§ **WHAT TO PRODUCE**:
Pull every line with "lines" from the material.

§ **DATA FOR THIS TASK**:
· · ·

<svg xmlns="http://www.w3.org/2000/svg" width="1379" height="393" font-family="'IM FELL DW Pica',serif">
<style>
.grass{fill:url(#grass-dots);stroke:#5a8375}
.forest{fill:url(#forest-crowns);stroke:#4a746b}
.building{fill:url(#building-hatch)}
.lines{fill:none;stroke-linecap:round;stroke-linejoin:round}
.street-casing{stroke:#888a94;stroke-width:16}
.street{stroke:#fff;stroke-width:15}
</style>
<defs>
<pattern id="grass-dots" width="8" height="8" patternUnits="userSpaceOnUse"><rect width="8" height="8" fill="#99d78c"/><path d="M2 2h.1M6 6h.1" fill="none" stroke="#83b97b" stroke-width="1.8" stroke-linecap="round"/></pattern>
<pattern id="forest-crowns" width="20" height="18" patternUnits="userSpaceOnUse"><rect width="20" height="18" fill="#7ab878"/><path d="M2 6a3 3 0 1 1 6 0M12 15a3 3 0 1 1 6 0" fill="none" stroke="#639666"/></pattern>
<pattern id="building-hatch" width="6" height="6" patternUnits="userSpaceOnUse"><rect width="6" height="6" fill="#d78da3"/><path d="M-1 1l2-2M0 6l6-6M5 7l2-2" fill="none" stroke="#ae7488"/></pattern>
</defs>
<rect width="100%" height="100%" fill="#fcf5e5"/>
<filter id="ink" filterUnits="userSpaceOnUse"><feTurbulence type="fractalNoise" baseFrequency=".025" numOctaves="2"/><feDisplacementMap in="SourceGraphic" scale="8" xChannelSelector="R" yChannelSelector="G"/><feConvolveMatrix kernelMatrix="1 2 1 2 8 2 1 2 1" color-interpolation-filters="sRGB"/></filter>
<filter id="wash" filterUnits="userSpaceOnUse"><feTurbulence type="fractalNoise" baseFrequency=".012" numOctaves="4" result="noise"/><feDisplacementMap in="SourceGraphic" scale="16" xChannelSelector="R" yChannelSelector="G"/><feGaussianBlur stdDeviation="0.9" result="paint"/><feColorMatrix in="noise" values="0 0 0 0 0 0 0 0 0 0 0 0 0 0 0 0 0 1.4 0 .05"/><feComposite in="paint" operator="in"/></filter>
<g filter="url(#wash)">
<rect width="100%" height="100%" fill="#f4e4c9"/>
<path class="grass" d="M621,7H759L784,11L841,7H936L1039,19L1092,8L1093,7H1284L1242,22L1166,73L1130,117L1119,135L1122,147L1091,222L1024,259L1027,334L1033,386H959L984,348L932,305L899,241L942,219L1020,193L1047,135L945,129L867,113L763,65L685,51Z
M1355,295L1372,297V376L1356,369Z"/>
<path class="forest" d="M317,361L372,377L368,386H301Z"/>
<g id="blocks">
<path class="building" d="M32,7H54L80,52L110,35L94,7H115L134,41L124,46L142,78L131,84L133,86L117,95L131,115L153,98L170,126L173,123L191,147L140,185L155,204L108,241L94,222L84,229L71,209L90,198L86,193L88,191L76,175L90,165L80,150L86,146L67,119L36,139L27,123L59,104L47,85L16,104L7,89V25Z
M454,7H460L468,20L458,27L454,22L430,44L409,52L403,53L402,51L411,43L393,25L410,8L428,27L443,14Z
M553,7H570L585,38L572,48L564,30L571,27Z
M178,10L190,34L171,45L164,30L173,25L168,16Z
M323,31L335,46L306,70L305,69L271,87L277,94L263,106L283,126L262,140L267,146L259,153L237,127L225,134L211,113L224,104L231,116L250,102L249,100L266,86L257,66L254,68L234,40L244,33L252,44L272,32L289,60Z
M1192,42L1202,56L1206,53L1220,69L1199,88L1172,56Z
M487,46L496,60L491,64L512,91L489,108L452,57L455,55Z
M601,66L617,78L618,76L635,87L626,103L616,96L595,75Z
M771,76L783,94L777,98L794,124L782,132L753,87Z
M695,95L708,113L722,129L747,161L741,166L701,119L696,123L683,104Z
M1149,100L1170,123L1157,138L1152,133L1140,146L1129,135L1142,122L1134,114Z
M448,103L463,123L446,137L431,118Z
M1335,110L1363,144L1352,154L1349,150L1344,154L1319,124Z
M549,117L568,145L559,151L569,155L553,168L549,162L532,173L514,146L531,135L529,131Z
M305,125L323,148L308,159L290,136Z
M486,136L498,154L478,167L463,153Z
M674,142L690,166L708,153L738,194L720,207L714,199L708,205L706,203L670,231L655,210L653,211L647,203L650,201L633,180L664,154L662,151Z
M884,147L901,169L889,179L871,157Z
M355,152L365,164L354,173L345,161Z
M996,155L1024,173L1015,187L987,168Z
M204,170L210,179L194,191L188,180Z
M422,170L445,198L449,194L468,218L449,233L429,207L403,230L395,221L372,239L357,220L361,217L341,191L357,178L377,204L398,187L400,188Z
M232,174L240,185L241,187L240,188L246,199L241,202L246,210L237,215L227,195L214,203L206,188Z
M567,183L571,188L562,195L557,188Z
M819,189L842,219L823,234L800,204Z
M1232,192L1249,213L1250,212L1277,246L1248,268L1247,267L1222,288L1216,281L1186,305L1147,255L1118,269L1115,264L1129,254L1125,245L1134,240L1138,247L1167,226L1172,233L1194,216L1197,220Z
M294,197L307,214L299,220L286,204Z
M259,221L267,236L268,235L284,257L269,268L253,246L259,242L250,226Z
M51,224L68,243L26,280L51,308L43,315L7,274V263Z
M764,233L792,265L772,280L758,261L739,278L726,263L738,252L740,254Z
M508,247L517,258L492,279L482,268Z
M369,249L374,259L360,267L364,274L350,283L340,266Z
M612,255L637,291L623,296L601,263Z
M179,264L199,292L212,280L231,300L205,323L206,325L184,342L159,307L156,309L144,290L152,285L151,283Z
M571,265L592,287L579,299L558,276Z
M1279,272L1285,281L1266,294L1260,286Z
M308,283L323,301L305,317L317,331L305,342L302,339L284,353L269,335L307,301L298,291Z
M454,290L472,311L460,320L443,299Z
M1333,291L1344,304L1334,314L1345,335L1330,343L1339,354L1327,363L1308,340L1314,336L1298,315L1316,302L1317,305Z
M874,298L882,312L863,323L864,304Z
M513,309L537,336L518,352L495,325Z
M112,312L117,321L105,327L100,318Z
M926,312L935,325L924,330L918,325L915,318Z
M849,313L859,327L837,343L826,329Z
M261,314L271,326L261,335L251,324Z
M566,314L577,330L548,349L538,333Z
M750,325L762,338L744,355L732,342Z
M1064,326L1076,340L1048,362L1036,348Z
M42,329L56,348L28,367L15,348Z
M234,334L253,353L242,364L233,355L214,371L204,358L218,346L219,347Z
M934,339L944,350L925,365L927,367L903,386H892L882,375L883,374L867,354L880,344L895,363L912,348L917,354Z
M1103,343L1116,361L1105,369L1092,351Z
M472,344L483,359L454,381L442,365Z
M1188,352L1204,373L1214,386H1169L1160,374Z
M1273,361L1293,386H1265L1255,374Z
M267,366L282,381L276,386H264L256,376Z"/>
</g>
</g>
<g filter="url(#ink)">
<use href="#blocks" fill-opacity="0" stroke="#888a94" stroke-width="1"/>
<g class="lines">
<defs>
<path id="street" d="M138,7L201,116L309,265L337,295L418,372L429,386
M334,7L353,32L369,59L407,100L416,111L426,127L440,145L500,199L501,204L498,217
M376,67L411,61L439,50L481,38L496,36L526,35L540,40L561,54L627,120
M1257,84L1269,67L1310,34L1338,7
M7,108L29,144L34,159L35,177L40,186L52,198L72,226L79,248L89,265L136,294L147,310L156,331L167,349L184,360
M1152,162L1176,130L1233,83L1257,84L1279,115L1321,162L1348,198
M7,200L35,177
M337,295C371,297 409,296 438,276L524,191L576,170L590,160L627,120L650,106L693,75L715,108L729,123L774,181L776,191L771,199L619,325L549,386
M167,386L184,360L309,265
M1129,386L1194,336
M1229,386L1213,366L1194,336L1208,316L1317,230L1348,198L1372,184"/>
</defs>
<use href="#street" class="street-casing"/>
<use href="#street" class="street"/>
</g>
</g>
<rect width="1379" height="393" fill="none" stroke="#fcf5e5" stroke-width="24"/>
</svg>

· · ·

§ **RESPONSE AREA**:
.lines{fill:none;stroke-linecap:round;stroke-linejoin:round}
<g class="lines">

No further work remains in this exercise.